The last graph of interest focuses on the approximate throughput of the consumer, processor and server workers. The code which generates these metrics is probably a bit simplistic but nevertheless it shows a couple of points of interest:
Worker throughput - KB/sec (5th December - 8th January)
Firstly we can see that the throughputs of the consumer and processor are indistinguishable from one another. This is what we'd hope to see; if the consumer's throughput was higher than the processor then we'd know we were losing messages somewhere in our message queues. Nodeflakes is in fact designed to allow parallel processing, so if we'd had multiple processor workers we would of course expect them to share the messages equally and thus have a lower throughput per worker—but that's not the case here as only one processor ran for the duration of the demo.
The second point of interest is the huge difference in throughput between the consumer/processor and the server. This is what we'd expect to see as the last act of the processor worker is to strip out a huge amount of superfluous tweet data before passing it on to the server. This would be particularly important if the processor(s) and server lived on different machines—or even networks— as it dramatically cuts down on bandwidth, but even in a single machine setup it's still good practice.
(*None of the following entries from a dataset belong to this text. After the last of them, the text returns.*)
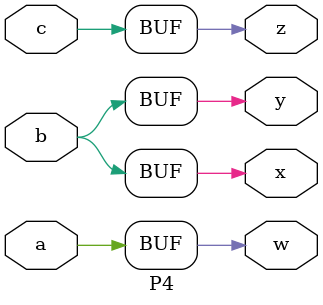
<source format=v>
module P4 (
    input a,
    input b,
    input c,

    output w,
    output x,
    output y,
    output z
);
  // write your code below
  assign w = a;
  assign x = b;
  assign y = b;
  assign z = c;

endmodule

</source>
This article is not so much about nodeflakes itself but more the insight to be gained just by tracking a few simple metrics—insight which is compounded by using Graphite's plethora of built in functions and the ability to easily chart multiple metrics together to spot or verify behaviour. I know virtually nothing about statistics, formal analysis or how to get anything but the most basic information out of Graphite but still managed to learn a few things about how nodeflakes performed over the past month or so—not to mention the fact I could quickly check Graphite to ensure all the various processes were working as expected without having to SSH onto the server and check each one individually. Using a combination of StatsD and Graphite it's absurdly simple to start tracking your own application metrics and I can't recommend it enough. Read Etsy's fantastic Measure Anything, Measure Everything article on the subject too, and then dive in!